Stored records
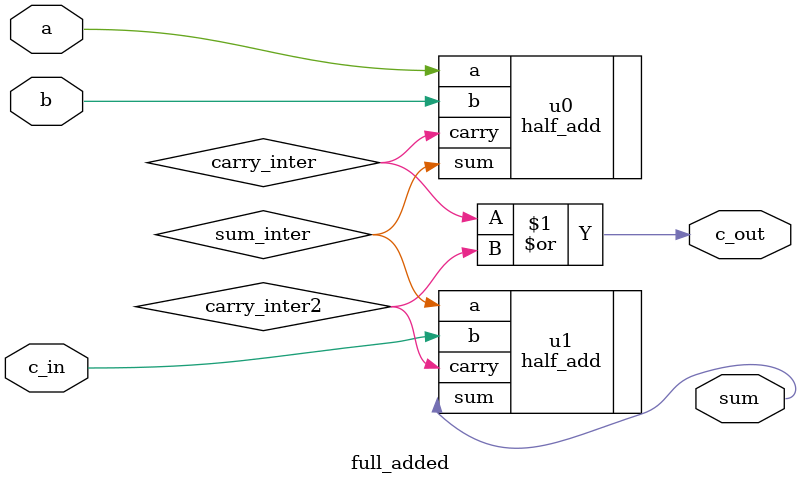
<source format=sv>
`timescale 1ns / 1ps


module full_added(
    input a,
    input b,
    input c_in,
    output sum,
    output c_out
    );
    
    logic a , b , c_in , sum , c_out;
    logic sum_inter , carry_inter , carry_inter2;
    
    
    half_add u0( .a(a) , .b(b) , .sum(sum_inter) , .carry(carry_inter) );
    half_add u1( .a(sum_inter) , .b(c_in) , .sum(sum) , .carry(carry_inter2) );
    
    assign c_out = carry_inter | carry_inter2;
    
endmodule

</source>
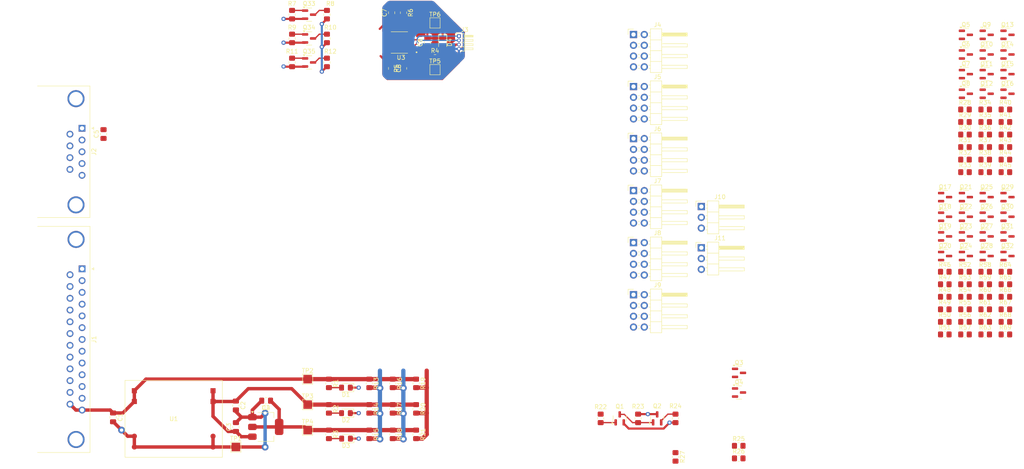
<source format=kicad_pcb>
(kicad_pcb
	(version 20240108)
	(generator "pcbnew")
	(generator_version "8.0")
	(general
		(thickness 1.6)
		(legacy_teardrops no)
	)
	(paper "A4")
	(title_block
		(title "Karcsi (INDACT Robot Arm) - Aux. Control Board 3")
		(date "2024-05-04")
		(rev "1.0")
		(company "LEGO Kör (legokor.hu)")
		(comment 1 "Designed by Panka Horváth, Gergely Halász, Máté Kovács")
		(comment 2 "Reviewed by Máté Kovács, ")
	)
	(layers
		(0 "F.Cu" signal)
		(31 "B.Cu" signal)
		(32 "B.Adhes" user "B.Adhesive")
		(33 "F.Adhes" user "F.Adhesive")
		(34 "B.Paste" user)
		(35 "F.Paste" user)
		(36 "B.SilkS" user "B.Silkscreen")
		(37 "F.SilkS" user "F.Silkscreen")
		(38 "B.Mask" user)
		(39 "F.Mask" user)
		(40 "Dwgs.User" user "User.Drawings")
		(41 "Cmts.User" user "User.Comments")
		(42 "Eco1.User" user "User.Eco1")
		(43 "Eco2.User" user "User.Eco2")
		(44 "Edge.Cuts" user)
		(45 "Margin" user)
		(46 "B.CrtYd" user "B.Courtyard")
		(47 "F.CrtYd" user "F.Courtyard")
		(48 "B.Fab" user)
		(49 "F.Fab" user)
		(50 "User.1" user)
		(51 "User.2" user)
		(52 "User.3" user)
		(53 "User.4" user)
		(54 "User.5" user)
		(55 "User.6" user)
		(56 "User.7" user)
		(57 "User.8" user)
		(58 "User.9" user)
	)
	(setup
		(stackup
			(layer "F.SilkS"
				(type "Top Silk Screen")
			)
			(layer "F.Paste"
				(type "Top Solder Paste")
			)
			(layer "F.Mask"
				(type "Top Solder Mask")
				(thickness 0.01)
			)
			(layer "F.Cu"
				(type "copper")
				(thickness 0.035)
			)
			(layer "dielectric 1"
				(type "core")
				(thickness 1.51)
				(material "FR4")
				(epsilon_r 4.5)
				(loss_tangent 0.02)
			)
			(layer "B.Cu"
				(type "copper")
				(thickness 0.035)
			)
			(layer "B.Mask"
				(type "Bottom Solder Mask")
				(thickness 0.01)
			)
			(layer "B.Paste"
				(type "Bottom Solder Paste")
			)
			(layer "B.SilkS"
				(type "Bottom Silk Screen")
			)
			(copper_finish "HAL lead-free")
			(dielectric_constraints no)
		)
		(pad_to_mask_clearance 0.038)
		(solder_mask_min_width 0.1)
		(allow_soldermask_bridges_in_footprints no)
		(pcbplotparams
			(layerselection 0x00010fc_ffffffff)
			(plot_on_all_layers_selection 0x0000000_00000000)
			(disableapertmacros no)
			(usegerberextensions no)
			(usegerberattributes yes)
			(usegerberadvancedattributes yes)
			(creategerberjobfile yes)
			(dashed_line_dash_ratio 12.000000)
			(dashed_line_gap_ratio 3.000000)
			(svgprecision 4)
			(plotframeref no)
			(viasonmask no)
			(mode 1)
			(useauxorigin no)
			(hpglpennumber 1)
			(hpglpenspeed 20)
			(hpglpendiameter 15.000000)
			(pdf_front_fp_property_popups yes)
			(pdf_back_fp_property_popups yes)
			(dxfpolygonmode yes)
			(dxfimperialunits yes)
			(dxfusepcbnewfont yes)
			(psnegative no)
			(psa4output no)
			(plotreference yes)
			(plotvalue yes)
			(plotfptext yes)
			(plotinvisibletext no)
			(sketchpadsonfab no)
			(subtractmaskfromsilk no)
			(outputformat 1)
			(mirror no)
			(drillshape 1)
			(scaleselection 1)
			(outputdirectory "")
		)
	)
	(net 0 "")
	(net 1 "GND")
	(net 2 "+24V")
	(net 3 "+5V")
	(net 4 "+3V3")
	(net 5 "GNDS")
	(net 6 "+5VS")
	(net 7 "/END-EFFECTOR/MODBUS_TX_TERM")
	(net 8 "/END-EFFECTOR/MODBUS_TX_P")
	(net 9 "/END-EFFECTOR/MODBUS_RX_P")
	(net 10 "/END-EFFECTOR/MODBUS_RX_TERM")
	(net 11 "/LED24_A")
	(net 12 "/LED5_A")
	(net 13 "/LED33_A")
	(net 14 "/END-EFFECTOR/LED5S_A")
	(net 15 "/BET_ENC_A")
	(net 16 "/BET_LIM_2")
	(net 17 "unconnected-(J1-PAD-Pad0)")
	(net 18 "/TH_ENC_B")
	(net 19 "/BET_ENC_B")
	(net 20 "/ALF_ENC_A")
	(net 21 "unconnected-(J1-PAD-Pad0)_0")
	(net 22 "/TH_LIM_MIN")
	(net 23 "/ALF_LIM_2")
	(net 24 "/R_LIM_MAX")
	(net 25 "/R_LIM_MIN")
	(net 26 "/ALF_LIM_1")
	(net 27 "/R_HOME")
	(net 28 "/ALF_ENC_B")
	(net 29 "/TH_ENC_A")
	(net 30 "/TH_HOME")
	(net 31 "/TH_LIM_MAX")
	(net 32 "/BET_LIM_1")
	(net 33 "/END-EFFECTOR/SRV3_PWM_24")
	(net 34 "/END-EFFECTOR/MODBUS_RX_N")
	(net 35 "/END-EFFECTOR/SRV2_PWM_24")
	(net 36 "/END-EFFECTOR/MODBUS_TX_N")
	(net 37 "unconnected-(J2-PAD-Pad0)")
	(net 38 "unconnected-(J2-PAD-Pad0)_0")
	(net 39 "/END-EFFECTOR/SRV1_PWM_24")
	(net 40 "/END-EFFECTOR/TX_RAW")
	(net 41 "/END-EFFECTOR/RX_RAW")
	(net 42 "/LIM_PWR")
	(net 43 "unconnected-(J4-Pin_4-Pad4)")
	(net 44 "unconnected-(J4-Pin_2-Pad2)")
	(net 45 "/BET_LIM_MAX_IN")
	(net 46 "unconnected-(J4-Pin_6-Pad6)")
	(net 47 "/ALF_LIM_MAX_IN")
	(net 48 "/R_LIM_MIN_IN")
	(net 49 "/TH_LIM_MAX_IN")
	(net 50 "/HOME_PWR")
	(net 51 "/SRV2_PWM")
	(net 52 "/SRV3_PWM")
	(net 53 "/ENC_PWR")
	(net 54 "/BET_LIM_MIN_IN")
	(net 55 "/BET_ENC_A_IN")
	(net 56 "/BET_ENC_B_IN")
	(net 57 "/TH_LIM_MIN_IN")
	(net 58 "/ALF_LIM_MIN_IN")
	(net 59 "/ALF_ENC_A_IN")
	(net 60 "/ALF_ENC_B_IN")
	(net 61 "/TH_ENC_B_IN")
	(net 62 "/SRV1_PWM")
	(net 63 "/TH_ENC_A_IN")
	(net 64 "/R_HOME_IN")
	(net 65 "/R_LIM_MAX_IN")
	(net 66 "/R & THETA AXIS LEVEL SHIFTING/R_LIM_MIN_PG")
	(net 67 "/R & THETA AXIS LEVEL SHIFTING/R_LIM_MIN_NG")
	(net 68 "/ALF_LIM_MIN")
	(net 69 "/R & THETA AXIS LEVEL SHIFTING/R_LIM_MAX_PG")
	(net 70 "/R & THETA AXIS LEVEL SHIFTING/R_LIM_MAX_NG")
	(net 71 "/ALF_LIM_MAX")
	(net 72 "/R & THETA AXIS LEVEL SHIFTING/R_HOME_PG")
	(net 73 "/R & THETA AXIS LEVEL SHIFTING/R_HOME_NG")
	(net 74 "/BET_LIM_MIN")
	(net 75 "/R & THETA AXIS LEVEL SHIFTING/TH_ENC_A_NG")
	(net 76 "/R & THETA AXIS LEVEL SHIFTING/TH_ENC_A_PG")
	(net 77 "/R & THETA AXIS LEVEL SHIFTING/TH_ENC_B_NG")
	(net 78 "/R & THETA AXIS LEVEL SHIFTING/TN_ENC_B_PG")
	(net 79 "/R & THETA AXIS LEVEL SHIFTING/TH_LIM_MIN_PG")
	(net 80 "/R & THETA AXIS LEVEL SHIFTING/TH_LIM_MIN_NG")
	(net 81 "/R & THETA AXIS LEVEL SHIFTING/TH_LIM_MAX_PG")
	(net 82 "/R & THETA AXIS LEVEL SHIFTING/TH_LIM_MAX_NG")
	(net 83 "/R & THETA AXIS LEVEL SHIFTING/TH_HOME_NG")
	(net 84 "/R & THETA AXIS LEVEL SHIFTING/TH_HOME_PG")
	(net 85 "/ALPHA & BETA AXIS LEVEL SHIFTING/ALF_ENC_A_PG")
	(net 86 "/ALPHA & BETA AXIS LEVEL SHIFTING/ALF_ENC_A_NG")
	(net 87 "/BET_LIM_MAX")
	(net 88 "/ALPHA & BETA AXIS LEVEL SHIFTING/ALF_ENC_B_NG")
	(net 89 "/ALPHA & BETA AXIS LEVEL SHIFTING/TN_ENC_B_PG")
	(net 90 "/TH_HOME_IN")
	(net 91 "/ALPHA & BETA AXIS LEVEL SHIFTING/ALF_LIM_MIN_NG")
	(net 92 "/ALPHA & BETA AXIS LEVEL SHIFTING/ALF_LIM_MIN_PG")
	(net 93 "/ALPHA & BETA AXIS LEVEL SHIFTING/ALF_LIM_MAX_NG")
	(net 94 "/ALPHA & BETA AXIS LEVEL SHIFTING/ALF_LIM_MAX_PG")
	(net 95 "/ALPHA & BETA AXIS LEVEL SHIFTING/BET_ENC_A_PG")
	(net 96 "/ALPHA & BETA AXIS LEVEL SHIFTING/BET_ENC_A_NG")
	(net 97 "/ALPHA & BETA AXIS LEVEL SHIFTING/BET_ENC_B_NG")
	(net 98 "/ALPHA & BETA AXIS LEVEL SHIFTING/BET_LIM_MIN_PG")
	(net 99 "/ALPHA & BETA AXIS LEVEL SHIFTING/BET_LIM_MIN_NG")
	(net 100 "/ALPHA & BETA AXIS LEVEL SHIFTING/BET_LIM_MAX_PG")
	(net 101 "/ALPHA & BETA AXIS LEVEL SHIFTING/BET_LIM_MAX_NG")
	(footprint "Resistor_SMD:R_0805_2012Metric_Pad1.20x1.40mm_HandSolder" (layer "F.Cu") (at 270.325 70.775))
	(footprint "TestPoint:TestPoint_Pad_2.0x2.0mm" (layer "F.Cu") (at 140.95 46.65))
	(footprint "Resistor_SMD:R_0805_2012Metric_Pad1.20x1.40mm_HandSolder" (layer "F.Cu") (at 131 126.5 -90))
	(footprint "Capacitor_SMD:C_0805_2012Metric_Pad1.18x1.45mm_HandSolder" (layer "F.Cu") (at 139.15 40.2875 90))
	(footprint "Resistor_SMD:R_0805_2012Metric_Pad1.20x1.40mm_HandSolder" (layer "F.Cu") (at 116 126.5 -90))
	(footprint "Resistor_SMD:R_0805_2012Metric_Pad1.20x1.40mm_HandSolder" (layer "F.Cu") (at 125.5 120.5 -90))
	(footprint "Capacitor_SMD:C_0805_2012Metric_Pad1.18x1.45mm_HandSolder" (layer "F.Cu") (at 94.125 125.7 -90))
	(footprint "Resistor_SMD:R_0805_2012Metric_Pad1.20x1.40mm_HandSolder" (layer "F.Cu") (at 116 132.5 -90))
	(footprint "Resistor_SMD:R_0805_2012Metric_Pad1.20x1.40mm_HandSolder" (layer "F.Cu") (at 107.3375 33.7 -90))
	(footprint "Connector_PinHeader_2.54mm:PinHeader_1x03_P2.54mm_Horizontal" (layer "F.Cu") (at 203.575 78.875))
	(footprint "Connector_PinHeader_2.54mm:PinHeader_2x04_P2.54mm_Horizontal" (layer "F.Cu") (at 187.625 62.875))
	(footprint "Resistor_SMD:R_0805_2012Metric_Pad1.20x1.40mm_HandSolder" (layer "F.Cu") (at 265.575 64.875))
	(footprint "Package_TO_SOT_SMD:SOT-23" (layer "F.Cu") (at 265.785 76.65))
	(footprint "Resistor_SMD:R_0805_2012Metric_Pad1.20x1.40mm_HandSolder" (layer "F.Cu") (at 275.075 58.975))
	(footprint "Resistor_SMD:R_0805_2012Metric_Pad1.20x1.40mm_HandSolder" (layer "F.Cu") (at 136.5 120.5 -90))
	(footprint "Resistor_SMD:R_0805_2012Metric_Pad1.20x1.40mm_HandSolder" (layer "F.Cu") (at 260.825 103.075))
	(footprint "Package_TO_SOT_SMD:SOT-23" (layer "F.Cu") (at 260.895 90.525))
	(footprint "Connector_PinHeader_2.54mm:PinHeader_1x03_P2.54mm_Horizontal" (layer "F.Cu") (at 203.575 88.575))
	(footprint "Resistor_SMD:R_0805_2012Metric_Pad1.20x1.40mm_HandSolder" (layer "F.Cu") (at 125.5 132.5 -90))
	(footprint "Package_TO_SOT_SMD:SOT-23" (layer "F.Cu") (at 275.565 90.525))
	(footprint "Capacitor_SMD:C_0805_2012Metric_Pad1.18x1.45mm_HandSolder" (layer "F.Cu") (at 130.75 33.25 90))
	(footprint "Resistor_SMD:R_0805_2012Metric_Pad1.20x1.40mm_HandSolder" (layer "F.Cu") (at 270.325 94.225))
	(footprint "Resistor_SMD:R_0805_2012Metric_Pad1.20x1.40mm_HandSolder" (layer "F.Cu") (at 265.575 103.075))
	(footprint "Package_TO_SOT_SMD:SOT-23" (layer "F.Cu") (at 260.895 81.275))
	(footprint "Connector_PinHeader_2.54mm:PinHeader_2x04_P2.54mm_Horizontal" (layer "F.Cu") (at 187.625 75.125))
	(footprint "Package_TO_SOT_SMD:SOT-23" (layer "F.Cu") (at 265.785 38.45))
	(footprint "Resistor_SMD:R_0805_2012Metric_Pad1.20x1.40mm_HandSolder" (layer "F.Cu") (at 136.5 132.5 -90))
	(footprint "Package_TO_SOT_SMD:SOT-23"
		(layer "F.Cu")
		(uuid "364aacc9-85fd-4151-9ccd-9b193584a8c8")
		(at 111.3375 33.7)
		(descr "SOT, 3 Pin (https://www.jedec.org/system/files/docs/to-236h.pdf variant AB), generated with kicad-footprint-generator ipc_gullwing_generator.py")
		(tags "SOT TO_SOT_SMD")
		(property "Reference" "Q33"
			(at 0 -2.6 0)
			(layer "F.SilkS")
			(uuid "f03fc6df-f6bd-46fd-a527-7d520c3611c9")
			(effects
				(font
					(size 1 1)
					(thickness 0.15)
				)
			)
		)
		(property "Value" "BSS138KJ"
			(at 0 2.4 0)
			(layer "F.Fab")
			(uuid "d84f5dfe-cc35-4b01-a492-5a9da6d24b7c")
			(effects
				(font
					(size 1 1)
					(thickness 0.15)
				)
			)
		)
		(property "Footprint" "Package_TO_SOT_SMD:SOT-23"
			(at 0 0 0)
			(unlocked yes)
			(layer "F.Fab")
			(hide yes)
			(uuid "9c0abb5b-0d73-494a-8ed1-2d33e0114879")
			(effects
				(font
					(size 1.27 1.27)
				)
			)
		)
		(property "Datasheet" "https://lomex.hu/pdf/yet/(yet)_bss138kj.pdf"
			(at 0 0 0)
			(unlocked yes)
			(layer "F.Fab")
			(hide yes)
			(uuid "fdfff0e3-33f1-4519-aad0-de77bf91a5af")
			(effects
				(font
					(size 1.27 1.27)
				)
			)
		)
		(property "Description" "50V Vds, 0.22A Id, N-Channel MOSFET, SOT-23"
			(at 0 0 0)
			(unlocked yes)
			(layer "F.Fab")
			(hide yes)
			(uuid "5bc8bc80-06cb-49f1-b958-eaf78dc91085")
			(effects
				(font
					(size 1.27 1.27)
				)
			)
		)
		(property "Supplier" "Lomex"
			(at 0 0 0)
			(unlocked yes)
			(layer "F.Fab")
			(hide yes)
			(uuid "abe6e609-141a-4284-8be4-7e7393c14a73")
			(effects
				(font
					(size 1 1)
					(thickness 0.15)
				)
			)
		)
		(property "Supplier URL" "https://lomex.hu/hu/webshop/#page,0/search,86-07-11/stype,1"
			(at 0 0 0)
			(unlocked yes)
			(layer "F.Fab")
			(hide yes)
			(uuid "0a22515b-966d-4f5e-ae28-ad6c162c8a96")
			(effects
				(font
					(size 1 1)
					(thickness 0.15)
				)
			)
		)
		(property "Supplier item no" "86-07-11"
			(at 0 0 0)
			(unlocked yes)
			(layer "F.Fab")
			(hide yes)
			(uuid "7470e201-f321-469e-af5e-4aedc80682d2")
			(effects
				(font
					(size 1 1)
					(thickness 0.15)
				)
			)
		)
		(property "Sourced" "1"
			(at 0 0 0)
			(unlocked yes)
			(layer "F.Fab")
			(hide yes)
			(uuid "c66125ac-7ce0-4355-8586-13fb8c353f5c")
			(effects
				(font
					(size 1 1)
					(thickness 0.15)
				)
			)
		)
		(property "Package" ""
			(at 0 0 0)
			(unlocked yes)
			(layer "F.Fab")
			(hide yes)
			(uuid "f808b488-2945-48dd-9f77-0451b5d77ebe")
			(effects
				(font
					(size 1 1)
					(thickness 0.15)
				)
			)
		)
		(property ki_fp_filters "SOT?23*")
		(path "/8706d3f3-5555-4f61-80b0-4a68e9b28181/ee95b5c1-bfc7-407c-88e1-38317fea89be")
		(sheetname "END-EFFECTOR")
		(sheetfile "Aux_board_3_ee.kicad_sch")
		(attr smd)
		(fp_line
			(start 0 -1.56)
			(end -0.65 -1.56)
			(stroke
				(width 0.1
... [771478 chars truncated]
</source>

EXERCISE INSTRUCTIONS:
Copy each line of the records containing the string "Adhes".

SOLUTION BELOW:
		(32 "B.Adhes" user "B.Adhesive")
		(33 "F.Adhes" user "F.Adhesive")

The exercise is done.